#### [Data for processing]
=-=-=

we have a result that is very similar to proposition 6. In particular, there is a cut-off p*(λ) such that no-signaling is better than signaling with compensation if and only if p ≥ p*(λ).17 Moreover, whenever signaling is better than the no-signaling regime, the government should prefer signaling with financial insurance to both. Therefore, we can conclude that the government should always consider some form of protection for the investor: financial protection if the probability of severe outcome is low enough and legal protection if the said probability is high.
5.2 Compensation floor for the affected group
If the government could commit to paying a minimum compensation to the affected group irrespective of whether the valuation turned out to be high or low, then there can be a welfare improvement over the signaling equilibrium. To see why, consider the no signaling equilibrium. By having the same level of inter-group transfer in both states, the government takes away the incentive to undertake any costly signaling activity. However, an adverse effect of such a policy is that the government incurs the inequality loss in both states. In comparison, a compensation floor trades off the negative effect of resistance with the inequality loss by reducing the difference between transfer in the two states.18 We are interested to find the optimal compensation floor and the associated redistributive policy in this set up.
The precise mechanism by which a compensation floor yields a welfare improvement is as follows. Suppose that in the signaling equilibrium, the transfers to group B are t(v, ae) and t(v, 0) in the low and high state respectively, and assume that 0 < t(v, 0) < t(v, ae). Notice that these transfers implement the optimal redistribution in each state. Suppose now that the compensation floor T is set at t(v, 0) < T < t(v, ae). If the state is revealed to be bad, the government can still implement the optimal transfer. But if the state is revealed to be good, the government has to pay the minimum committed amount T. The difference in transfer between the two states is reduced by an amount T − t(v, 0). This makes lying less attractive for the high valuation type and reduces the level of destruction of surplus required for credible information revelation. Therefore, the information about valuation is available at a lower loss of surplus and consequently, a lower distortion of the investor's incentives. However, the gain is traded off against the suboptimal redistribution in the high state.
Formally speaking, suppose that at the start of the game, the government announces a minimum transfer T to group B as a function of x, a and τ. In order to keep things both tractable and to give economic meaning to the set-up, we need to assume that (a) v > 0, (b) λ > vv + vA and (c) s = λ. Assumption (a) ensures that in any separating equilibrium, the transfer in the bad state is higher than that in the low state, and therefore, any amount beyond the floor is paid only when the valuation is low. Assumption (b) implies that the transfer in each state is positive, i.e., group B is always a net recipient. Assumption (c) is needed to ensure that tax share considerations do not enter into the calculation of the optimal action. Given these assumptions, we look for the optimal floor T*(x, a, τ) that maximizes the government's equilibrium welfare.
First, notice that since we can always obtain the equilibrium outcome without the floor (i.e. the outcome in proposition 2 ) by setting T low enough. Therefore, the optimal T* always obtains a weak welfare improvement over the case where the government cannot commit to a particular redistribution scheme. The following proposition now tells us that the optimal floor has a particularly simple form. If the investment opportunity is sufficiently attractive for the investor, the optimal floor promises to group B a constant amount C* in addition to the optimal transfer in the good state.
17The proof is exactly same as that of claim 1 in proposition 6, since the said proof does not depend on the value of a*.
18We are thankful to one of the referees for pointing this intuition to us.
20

=-=-=

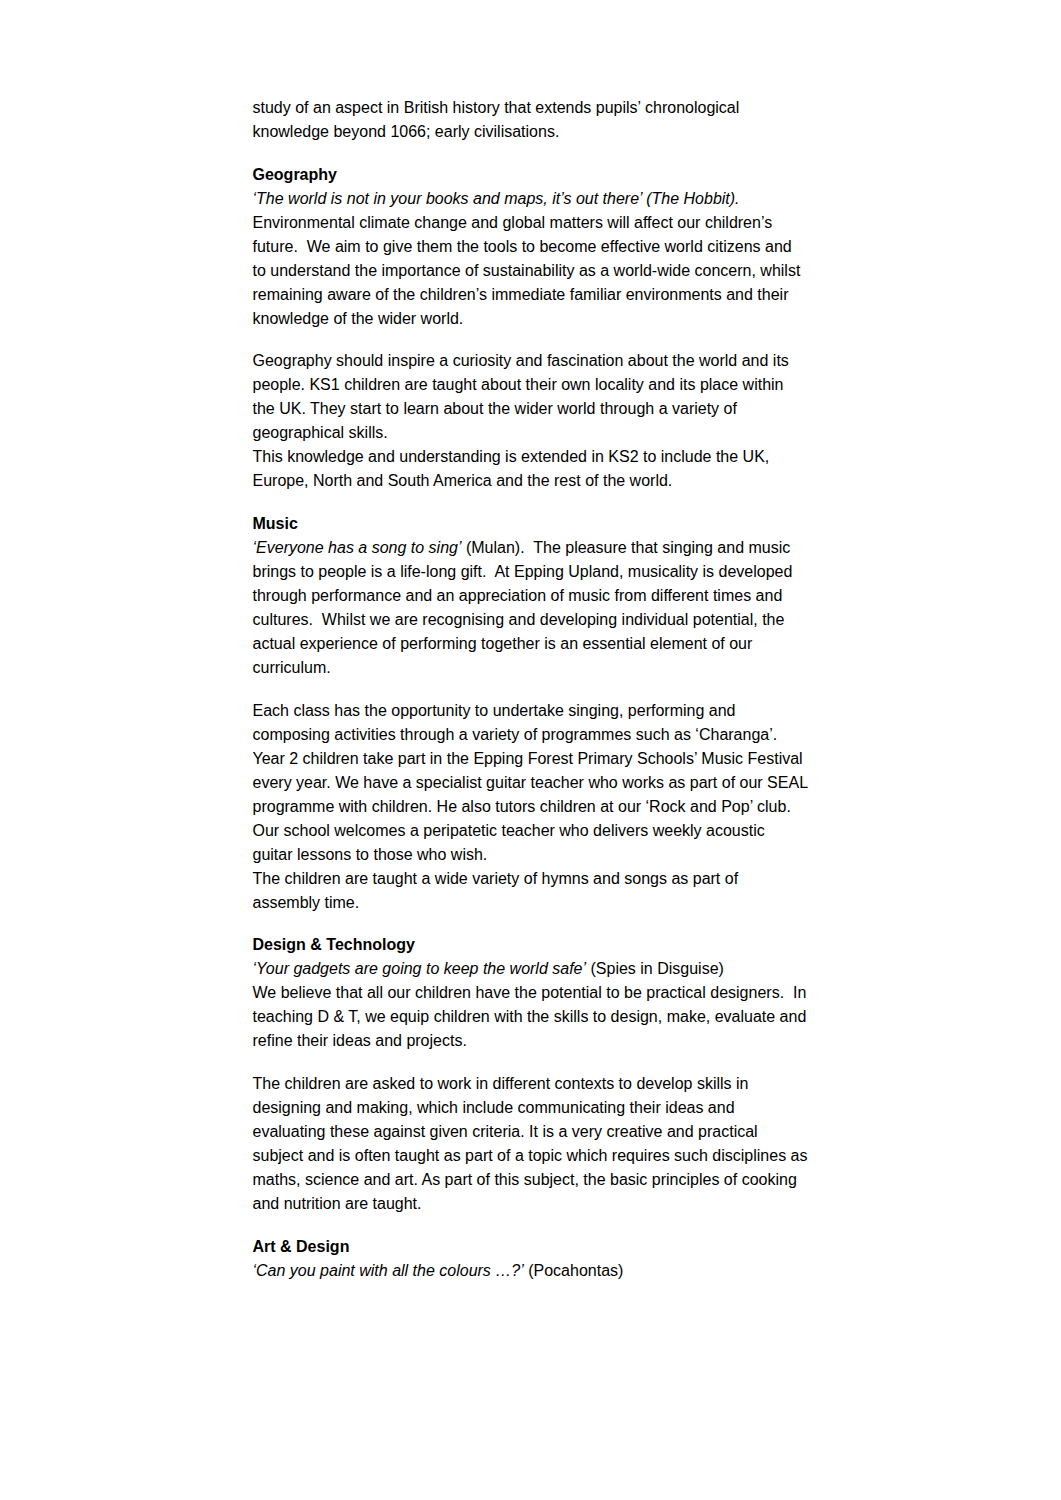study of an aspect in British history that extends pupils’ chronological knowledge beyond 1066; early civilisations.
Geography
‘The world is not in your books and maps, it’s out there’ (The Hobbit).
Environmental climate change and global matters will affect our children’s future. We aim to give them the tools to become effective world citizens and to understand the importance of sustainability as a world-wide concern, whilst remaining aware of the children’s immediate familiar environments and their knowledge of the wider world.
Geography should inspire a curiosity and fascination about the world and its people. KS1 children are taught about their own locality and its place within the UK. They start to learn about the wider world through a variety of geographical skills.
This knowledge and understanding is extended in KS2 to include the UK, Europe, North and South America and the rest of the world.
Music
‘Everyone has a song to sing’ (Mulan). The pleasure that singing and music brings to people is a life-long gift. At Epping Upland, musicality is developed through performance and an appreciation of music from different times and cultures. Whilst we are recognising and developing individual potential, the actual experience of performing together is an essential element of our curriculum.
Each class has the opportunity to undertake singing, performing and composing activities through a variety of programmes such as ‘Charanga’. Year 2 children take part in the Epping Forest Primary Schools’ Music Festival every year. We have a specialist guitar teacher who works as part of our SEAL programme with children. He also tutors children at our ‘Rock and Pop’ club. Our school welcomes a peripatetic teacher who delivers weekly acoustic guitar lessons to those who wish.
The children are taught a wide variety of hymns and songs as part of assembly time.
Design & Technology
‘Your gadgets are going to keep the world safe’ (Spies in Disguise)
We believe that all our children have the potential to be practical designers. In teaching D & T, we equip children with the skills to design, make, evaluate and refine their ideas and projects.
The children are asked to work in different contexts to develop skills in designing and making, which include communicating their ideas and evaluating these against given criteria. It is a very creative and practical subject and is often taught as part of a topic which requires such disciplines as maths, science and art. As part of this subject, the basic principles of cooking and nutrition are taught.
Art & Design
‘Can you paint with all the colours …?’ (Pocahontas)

=-=-=

#### [Exercise requirements]
Every line that holds the word "Geography" should be copied from the records.

#### [Written reply]
Geography
Geography should inspire a curiosity and fascination about the world and its people. KS1 children are taught about their own locality and its place within the UK. They start to learn about the wider world through a variety of geographical skills.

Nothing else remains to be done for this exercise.